**Le voci**.
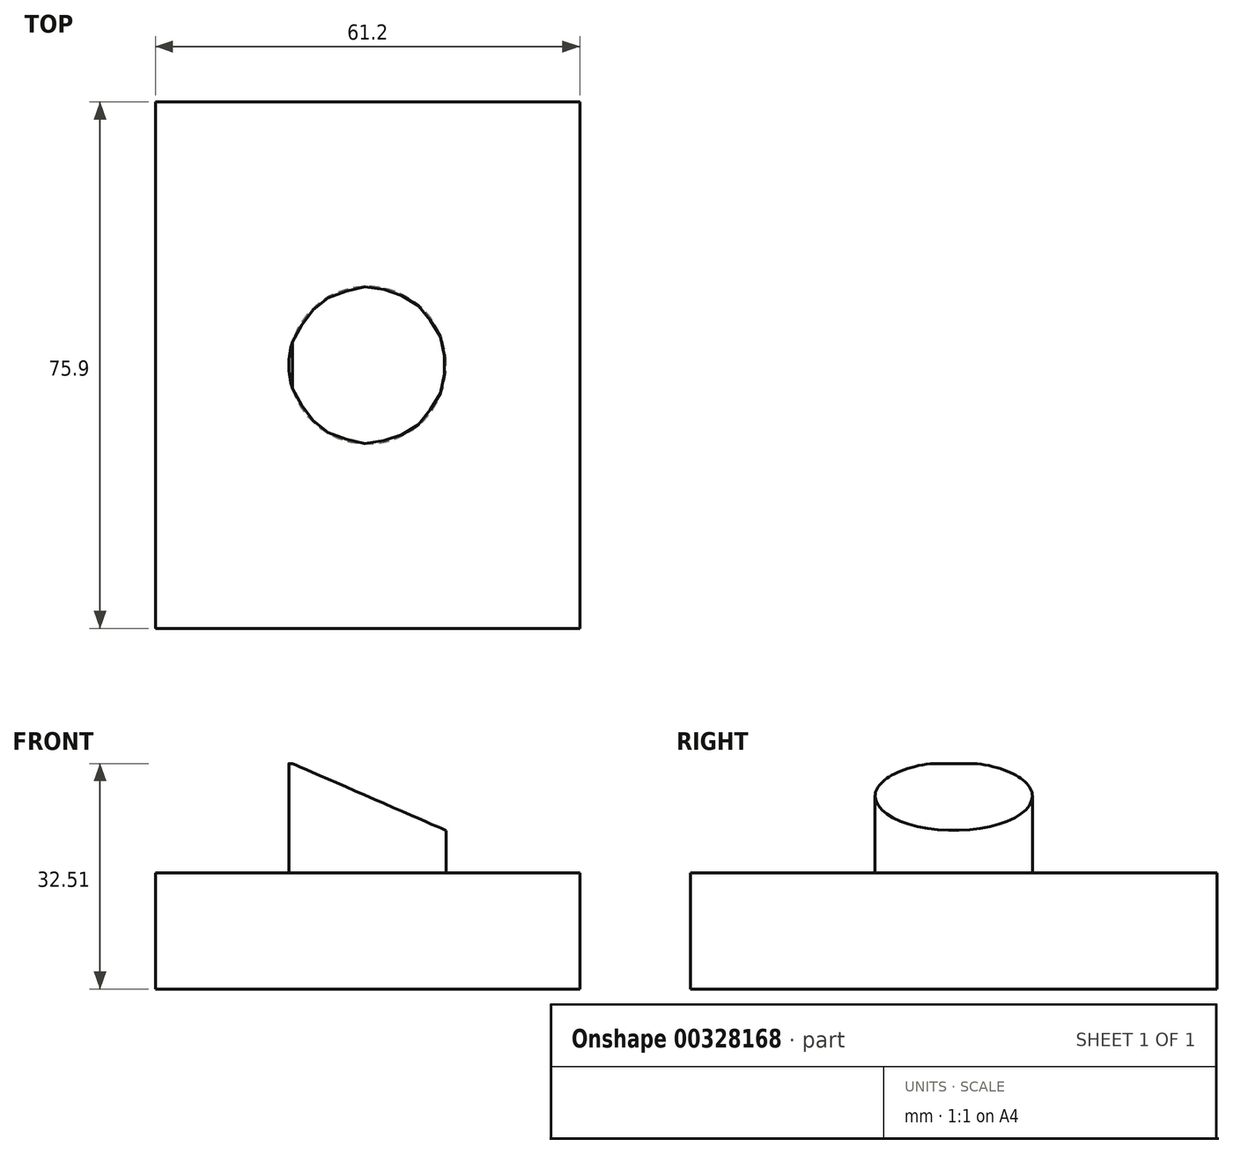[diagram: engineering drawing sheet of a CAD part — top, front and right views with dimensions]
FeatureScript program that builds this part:
annotation { "Feature Type Name" : "Feature", "Feature Type Description" : "" }
export const myFeature = defineFeature(function(context is Context, id is Id, definition is map)
    precondition{}
    {
        {
            var Q0;
            Q0=qCreatedBy(makeId("Top.planeOp"),FACE);
            var sketch = newSketch(context, id + "F0", { "sketchPlane" : qUnion([Q0])});
            skLineSegment(sketch, "E0.bottom", {"start": v(-30.6, 37.95) * mm, "end": v(30.6, 37.95) * mm});
            skLineSegment(sketch, "E0.top", {"start": v(-30.6, -37.95) * mm, "end": v(30.6, -37.95) * mm});
            skLineSegment(sketch, "E0.left", {"start": v(-30.6, 37.95) * mm, "end": v(-30.6, -37.95) * mm});
            skLineSegment(sketch, "E0.right", {"start": v(30.6, 37.95) * mm, "end": v(30.6, -37.95) * mm});
            skPoint(sketch, "E0.middle", {"position": v(0, 0) * mm});
            skSolve(sketch);
        }
        {
            var Q0;
            Q0=makeQuery(id+"F0.imprint","IMPRINT",FACE,{"disambiguationData":[TD([[makeQuery(id+"F0.imprint","IMPRINT",EDGE,{"derivedFrom":sQuery(id+"F0.wireOp",EDGE,"E0.bottom")}),-1.0]])]});
            extrude(context, id + "F1", {"entities" : qUnion([Q0]), "depth" : 16.76 * mm});
        }
        {
            var Q0;
            Q0=makeQuery(id+"F1.opExtrude","CAP_FACE",FACE,{"disambiguationData":[OSD([sQuery(id+"F0.wireOp",EDGE,"E0.bottom"),sQuery(id+"F0.wireOp",EDGE,"E0.top"),sQuery(id+"F0.wireOp",EDGE,"E0.left"),sQuery(id+"F0.wireOp",EDGE,"E0.right")])],"isStart":false});
            var sketch = newSketch(context, id + "F2", { "sketchPlane" : qUnion([Q0])});
            skCircle(sketch, "E1", {"center": v(0, 0) * mm, "radius": 11.36 * mm});
            skSolve(sketch);
        }
        {
            var Q0;
            Q0 = qSketchRegion(id + "F2", true);
            extrude(context, id + "F3", {"entities" : qUnion([Q0]), "operationType" : NewBodyOperationType.ADD, "depth" : 15.75 * mm});
        }
        {
            var Q0;
            Q0=qCreatedBy(makeId("Front.planeOp"),FACE);
            var sketch = newSketch(context, id + "F4", { "sketchPlane" : qUnion([Q0])});
            skLineSegment(sketch, "E2", {"start": v(-11.23, 32.68) * mm, "end": v(12.62, 22.28) * mm});
            skLineSegment(sketch, "E3", {"start": v(12.62, 22.28) * mm, "end": v(12.62, 32.68) * mm});
            skLineSegment(sketch, "E4", {"start": v(12.62, 32.68) * mm, "end": v(-11.23, 32.68) * mm});
            skSolve(sketch);
        }
        {
            var Q0;
            Q0 = qSketchRegion(id + "F4", true);
            extrude(context, id + "F5", {"entities" : qUnion([Q0]), "operationType" : NewBodyOperationType.REMOVE, "oppositeDirection" : true, "depth" : 25.4 * mm, "hasSecondDirection" : true, "secondDirectionOppositeDirection" : false, "secondDirectionDepth" : 25.4 * mm});
        }
    });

**Cosa fare**.
Trova nelle voci qui sopra ogni riga che contiene la stringa "left" e ricopiala per intero.

**Risultato**.
            skLineSegment(sketch, "E0.left", {"start": v(-30.6, 37.95) * mm, "end": v(-30.6, -37.95) * mm});
            Q0=makeQuery(id+"F1.opExtrude","CAP_FACE",FACE,{"disambiguationData":[OSD([sQuery(id+"F0.wireOp",EDGE,"E0.bottom"),sQuery(id+"F0.wireOp",EDGE,"E0.top"),sQuery(id+"F0.wireOp",EDGE,"E0.left"),sQuery(id+"F0.wireOp",EDGE,"E0.right")])],"isStart":false});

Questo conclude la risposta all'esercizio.